There was also a four-week campaign centring on the protection provided by the Act that was done in partnership with Cineplex Media. A 30-second video played during pre-show content in more than 162 Cineplex theatre locations across Canada.
Partnerships with pharmacies, organizations involved in drugs and substance abuse as well as post-secondary institutions were created to help get the word out.
Christine Padaric conducted her own communications campaign over the years as well, which included presenting to students where her son once went to high school in Elmira, Ont.
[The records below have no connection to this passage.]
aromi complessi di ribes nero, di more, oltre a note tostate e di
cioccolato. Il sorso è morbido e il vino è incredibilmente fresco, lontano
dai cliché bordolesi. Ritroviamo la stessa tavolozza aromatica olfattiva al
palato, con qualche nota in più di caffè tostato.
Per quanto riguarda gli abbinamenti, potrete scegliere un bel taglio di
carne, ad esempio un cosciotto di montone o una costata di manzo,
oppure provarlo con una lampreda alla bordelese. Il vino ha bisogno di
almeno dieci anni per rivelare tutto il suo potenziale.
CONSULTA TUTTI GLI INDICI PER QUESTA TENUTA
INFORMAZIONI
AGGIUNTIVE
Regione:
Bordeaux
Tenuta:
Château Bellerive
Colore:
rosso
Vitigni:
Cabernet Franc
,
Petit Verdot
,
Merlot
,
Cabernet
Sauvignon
Her son, Austin, was 17 when he overdosed on April 5, 2013 after another man crushed morphine pills for the teen to snort.
And although several people were on hand, no one sought help until seven hours after Austin first went into distress.
After the man who crushed the pills pleaded guilty to manslaughter in 2016, receiving a sentence of two years less a day, Christine became involved in a national campaign to introduce the amendment to the Good Samaritan Act to encourage people to call for help when there’s an overdose.
But she knew that even with the legislative change, more needed to be done, so she set out to put the word out in the Waterloo area, pairing up with a harm reduction public health nurse to tell high school students about substance use, including the importance of calling for help.
That initiative continued for several years, but eventually came to an end. Since then, the widespread availability of naloxone has been a game-changer, Padaraic said. But she sees the ongoing need for public awareness about the relatively new protections offered through the legislation.
“People just don’t know about it, so there’s still a stigma around calling police. It’s a scary thing, they’re going to get arrested, ‘my parents are going to find out’,” said Padaric. “It’s getting beyond that.”